事件直後におけるこのクイズの正解は「なぜかはわからない」でしかなく、そしてなによりクイズのように捉えたことが「大間違い」です。何か言いたければ「暴力はダメ」「悲しい(あるいは"嬉しい"もナシではない)」に留めるべきでした。

クイズは至るところで生じていて、いじめによる事件があれば「いじめられる側にも問題があったのでは?」、痴漢や性被害にあった女性がいれば「派手なかっこうをしていたのでは?」「女の方にも落ち度があったのでは?」と、事情も何も知らない人々からまったく根拠のない「回答」が発せられ、そして拳を振り下ろすことができない人たちは、次のいじめ事件も、次の性被害に対しても同じ回答による「加害」を続けます。

報道が『クイズ』を生む

特に日本の新聞・TVによる報道のほとんどは「事実を端的に伝え、オピニオン(意見)を伴わない」というスタンスを取っています。かといって事実を揃えて提示するわけではありません。直近のひとコマだけを伝えるので、受け手は全貌を見渡せず、どういうことがわからない点があるときに不明点を補強したい衝動に駆られます。

「クイズ番組はおろか、もうTVを観ないから関係ない」とは言えないのです。

ネットメディアが行なう二次報道も原点を辿れば新聞報道、あるいは新聞・TVにニュースを提供している通信社によるものが多く、特にSNSには誤って要約されていることも少なくないタイトルが踊っています。それらの不完全な情報は容易に「クイズ化」し、それを本文も読まず「速答」しようとする人々はまさにクイズ番組の回答者そのものです。

回答者本人は「正解を教えられた年長の識者」のつもりでいるのでしょうが、実態は「ボケ続けるお馬鹿タレント」に過ぎません。

前編でも言ったようにクイズは本来悪いコンテンツではありませんが、理不尽なクイズには参加すべきではないという意識を持つことが大切です。

また、悪くないクイズ番組として例に挙げた『高校生クイズ』等も、「賢い人は、質問の途中でもすぐに答える」という部分をヒロイックなものとして広めたことは罪と言えるでしょう。

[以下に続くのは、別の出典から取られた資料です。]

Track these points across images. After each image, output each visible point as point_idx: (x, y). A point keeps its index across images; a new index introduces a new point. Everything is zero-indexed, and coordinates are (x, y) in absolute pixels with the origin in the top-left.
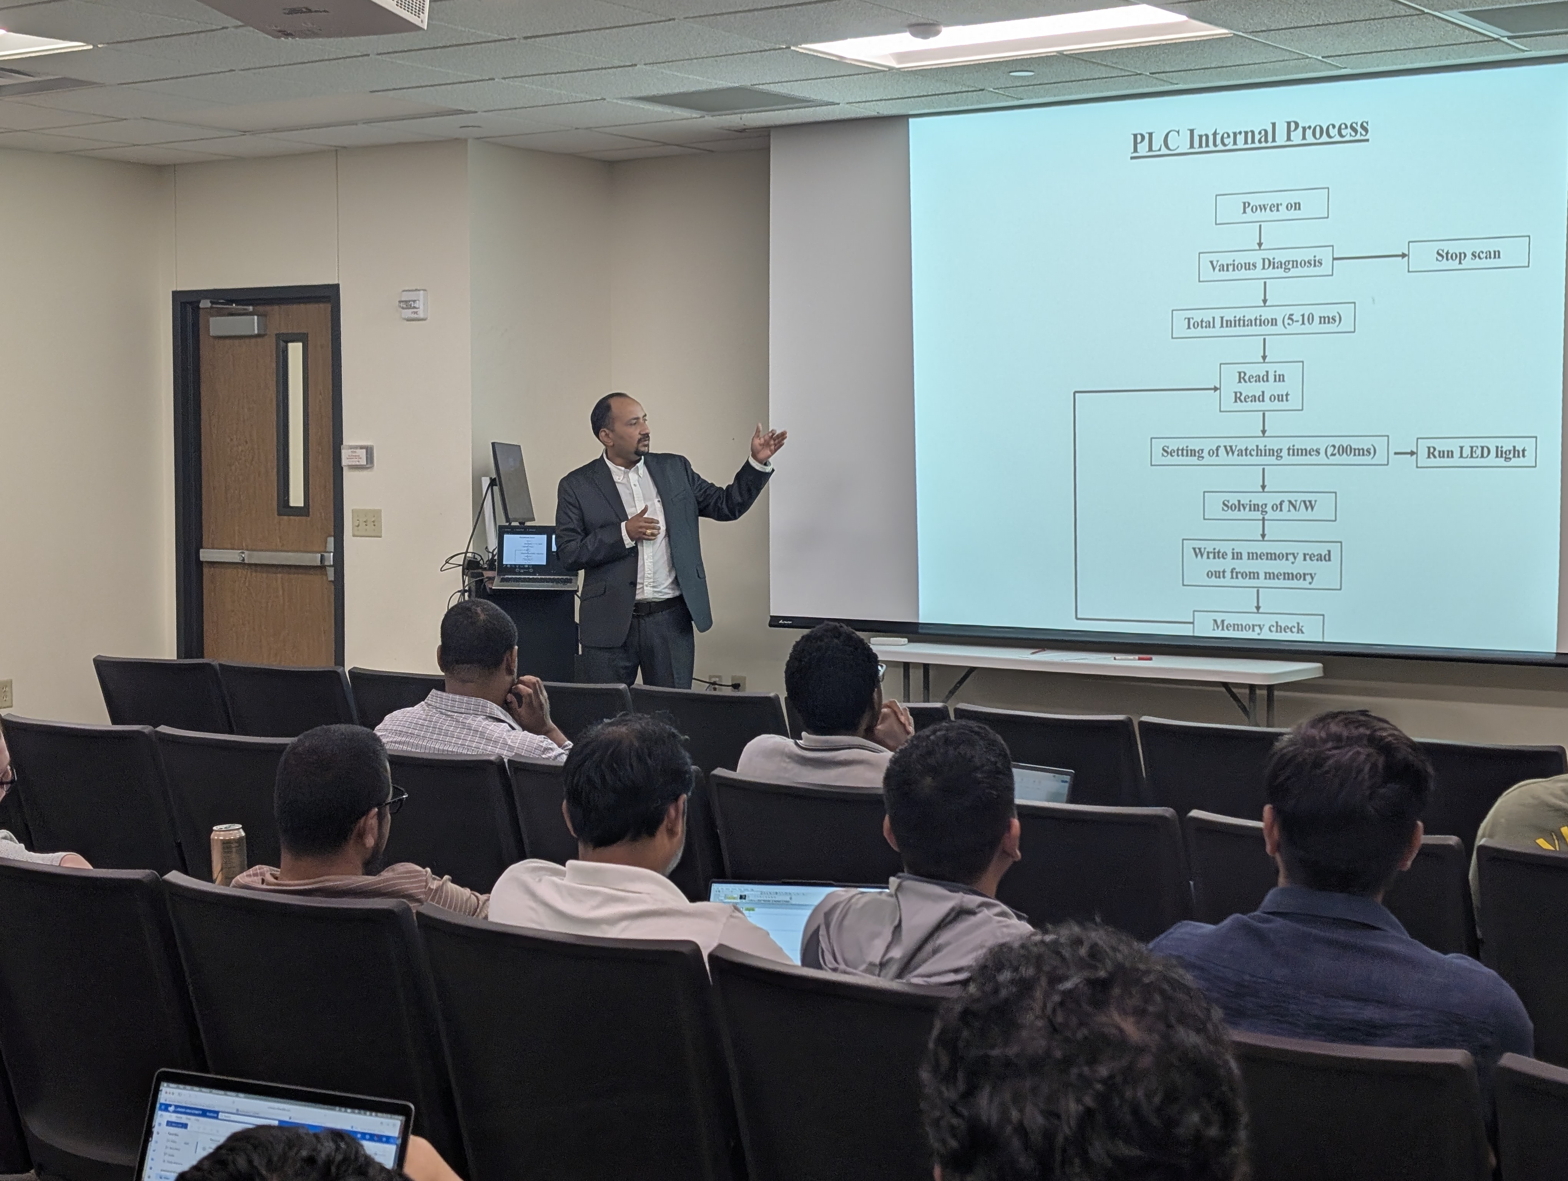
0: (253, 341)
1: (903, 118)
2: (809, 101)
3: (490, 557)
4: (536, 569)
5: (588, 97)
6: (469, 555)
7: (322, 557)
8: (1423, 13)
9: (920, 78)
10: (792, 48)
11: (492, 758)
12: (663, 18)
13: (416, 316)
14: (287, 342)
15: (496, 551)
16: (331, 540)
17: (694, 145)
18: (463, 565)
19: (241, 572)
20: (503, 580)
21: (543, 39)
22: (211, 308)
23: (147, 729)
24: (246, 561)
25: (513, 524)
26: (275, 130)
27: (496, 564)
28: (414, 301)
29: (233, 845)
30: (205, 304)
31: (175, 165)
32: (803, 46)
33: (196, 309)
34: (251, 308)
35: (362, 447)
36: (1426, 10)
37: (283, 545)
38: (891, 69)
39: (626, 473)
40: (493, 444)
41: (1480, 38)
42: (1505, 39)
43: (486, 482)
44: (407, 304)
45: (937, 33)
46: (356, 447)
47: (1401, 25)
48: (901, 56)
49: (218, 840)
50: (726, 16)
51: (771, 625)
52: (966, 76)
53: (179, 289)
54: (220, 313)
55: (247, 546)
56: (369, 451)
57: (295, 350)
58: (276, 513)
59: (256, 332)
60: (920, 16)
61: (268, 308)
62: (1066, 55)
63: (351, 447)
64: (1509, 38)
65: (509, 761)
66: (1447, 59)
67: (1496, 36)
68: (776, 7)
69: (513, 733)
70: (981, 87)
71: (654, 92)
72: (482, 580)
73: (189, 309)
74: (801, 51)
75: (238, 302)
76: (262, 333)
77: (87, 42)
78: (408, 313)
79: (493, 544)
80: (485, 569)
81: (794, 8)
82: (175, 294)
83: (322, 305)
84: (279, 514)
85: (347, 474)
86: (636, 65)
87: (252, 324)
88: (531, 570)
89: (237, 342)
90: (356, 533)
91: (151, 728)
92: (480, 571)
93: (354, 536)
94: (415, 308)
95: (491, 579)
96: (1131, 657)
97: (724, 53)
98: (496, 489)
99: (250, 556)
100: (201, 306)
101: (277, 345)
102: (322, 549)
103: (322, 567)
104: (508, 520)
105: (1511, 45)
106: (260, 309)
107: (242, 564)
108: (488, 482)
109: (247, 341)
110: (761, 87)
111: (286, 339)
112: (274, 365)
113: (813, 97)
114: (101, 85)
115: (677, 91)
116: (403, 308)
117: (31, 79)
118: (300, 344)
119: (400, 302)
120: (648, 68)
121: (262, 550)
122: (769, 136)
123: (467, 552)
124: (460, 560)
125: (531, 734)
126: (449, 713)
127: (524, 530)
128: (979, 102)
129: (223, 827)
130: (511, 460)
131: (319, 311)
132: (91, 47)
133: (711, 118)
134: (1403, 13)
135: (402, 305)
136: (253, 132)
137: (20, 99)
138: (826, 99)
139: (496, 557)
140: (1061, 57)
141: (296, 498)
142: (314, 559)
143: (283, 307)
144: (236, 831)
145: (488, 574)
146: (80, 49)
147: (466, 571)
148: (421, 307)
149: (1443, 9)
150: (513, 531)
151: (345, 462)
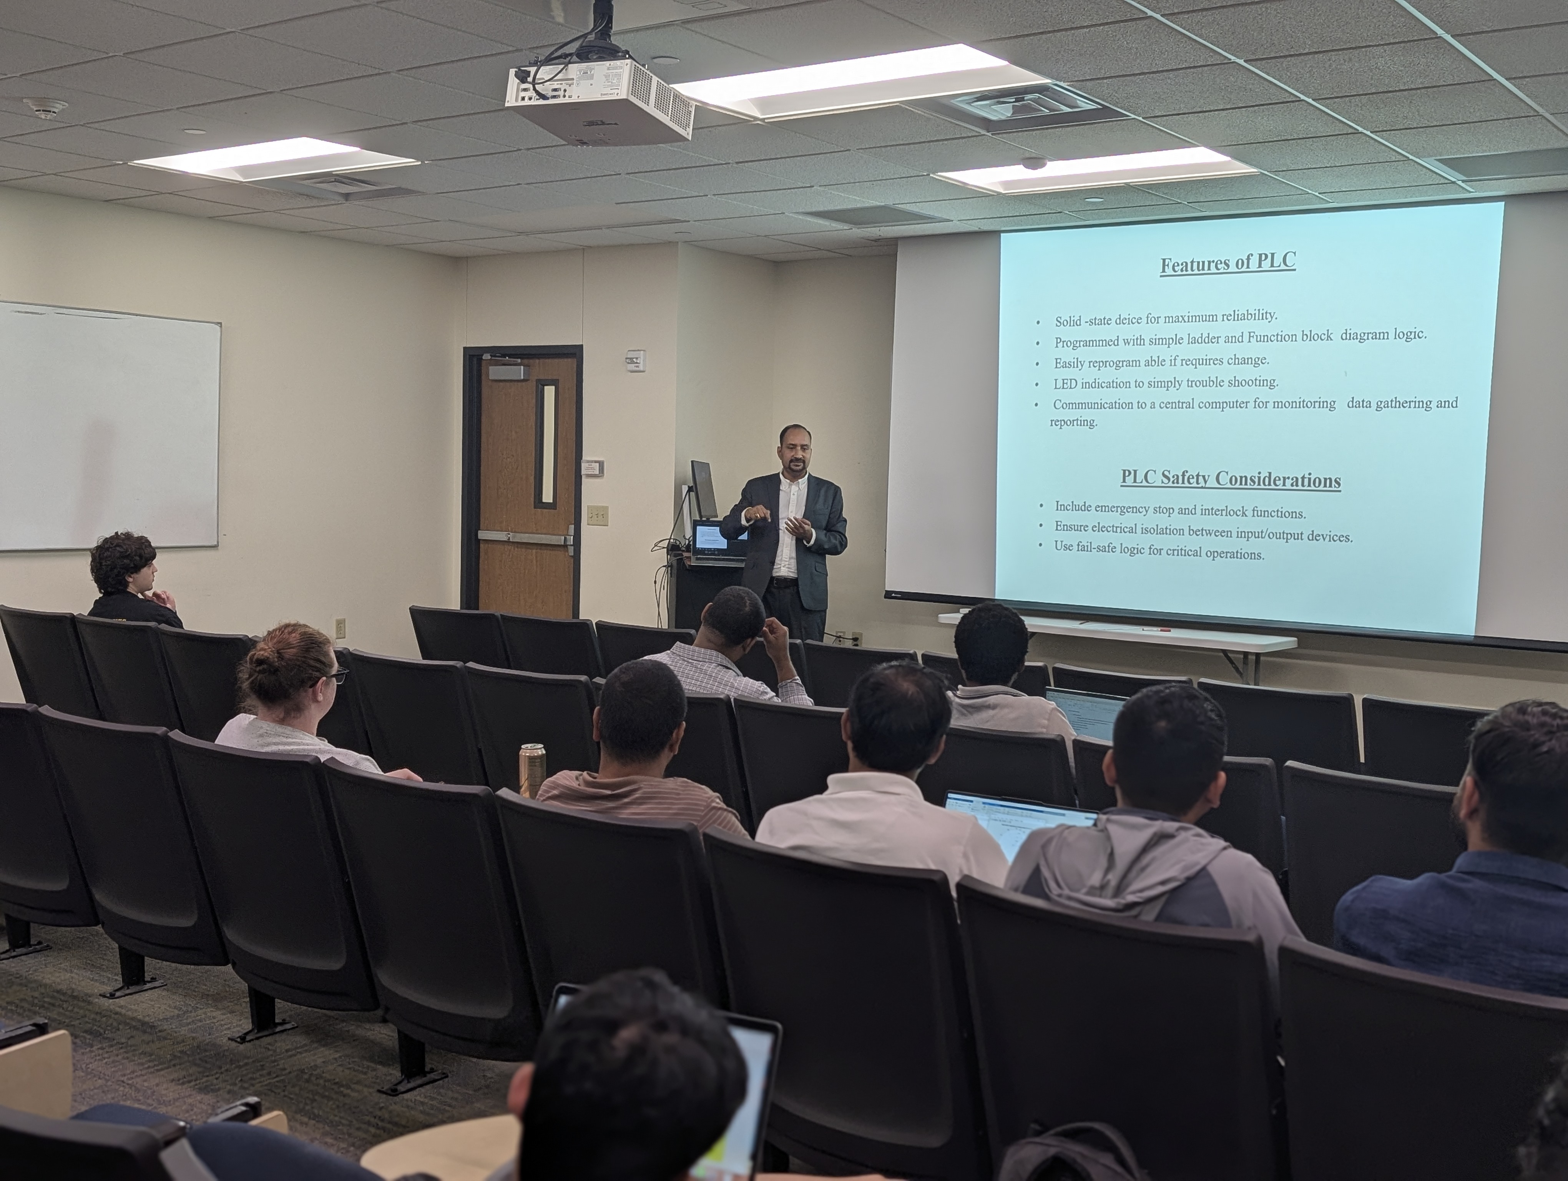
0: (520, 384)
1: (996, 234)
2: (929, 218)
3: (687, 542)
4: (720, 551)
5: (772, 212)
6: (672, 541)
7: (565, 538)
8: (1409, 159)
9: (1018, 201)
10: (931, 175)
11: (722, 696)
12: (843, 149)
13: (637, 369)
14: (544, 386)
15: (691, 538)
16: (572, 527)
17: (837, 251)
18: (667, 548)
19: (507, 547)
20: (698, 559)
21: (750, 163)
22: (491, 359)
23: (459, 664)
24: (511, 540)
25: (704, 519)
26: (543, 232)
27: (691, 547)
28: (637, 358)
29: (537, 761)
30: (486, 356)
31: (467, 257)
32: (939, 174)
33: (480, 359)
34: (519, 360)
35: (596, 462)
36: (1411, 157)
37: (537, 530)
38: (999, 194)
39: (790, 485)
40: (692, 462)
41: (1443, 181)
42: (1460, 183)
43: (685, 489)
44: (631, 361)
45: (1044, 165)
46: (592, 462)
47: (1388, 169)
48: (1006, 184)
49: (525, 756)
50: (889, 148)
51: (885, 597)
52: (1052, 201)
53: (468, 346)
54: (497, 364)
55: (512, 529)
56: (601, 464)
57: (549, 392)
58: (533, 507)
59: (522, 378)
60: (1033, 152)
61: (531, 361)
62: (1131, 186)
63: (588, 462)
64: (1463, 181)
65: (735, 699)
66: (1411, 197)
67: (1453, 180)
68: (929, 142)
69: (739, 679)
70: (1060, 210)
71: (821, 209)
72: (682, 559)
73: (475, 359)
74: (937, 177)
75: (510, 356)
76: (528, 378)
77: (418, 160)
78: (632, 367)
79: (689, 533)
80: (683, 551)
81: (941, 143)
82: (465, 348)
83: (569, 360)
84: (535, 508)
85: (584, 480)
86: (813, 186)
87: (519, 372)
88: (716, 552)
89: (508, 384)
90: (591, 523)
91: (462, 663)
92: (680, 552)
93: (588, 524)
94: (637, 363)
95: (689, 558)
96: (1155, 629)
97: (881, 178)
98: (693, 494)
99: (514, 537)
100: (484, 358)
101: (537, 387)
102: (565, 533)
103: (565, 546)
104: (701, 516)
105: (1462, 187)
106: (526, 361)
107: (508, 542)
108: (687, 489)
109: (516, 383)
110: (900, 206)
111: (542, 384)
112: (534, 401)
113: (936, 215)
114: (423, 193)
115: (839, 208)
116: (628, 363)
117: (374, 188)
118: (554, 387)
119: (626, 358)
120: (822, 189)
121: (521, 533)
122: (897, 245)
123: (670, 538)
124: (666, 543)
125: (751, 680)
126: (690, 661)
127: (708, 523)
128: (1055, 222)
129: (529, 745)
130: (703, 473)
131: (569, 363)
132: (419, 163)
133: (859, 231)
134: (1394, 159)
135: (628, 361)
136: (526, 233)
137: (363, 202)
138: (945, 217)
139: (691, 543)
140: (1128, 188)
141: (548, 496)
142: (561, 540)
143: (542, 360)
144: (539, 750)
145: (685, 554)
146: (412, 164)
147: (670, 552)
148: (642, 362)
149: (1425, 157)
150: (703, 524)
151: (583, 472)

『高校生クイズ』を観て知るべきは、「賢い人も、質問の途中で答えるとかなり不正解は多い」、そして「視聴者である我々は、ほとんどのことを知らない」という悲しい事実です。しかし、それに気付かなかった人たちは、ごく稀に正解したときの喜びを求めて今日も明日もSNSで加害を続けます。

「そんな人たち」を育てても、TVも誰も責任をとってはくれません。

「はい消えた!」のひと言で彼らのスイッチをOFFにできたらいいのですが、なかなかそうもいきません。この問題は理不尽にむつかしく、どうしたらよいのかは「わかるわけがない」としか言いようがないのです。